Wednesday, 23 November 2011

Film Review: 'Below Zero'

Like a behemoth, a frozen cow hangs from the ceiling while screenwriter Signe Olynyk powers up her laptop inside the comfort of a slaughterhouse freezer. She remains locked inside for five days finishing a screenplay. Next to venture inside this Edson, Alberta, freezer-room, in a bid to end his writer’s block, is Jack. His agent organizes this fully equipped slaughterhouse to act as his temporary home –what better way to create a reality than to experience it oneself?
‘Below Zero’ is a masterpiece of Albertan film. Late in September, this brilliance had its world premiere at the Calgary International Film Festival. Gory? Definitely. Michael Berryman playing a serial killer? Yes, indeed. A typical horror film? Not in the least. ‘Below Zero’ tells a remarkably intelligent, witty, boundary-blurring story-within-a-story-within-a-story, reverted back to the actual story. And it all takes place in a slaughterhouse freezer. Postmodernism at its apex.
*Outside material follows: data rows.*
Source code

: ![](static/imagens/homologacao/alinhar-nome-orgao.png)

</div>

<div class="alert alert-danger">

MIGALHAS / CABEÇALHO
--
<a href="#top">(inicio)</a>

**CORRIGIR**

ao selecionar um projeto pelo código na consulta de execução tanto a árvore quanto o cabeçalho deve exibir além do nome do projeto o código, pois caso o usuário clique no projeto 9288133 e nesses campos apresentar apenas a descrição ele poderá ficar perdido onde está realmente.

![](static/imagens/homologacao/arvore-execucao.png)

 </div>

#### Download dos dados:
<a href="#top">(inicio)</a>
If screenwriter Signe Olynyk couldn’t blur the boundaries enough by writing her screenplay from this freezer herself, her main character, Jack (Edward Furlong), also writes screenplays and tests his patience in the same freezer. The film begins by following Jack but quickly switches to his narrative, swapping the audience back and forth between Jack’s fictitious words and his reality in the freezer. Or is it the other way around, where his words are reality and the freezer fictitious?
With a gruesome screenplay to tell, Jack casts Michael Berryman as Jack the Hack, a disturbed serial killer who raises a mute son in an aging slaughterhouse. Jack himself develops a friendship with the actual slaughterhouse owner, played by Kristin Booth. Boldly, she informs him that she also writes screenplays and conveniently placed hers on a shelf in the freezer, urging Jack to read it while he attempts to cure his writer’s block. She also has a mute son. Quickly, the audience experiences how connected an author becomes with his work.
To top things off, the true owners of this abandoned Edson slaughterhouse have a ten-year-old daughter, Sadie Madu. She courageously auditioned for the parts of the film’s two mute boys, succeeds and plays these roles brilliantly. All these tales wrap within themselves, unraveling overall in an exquisite film with intelligent dialogue. Early on, Jack is warned, “You know what they say about monsters: you gotta’ be careful not to become one.” Signe Olynyk knows what they say about screenplays: the best ones are not written at all, they are lived.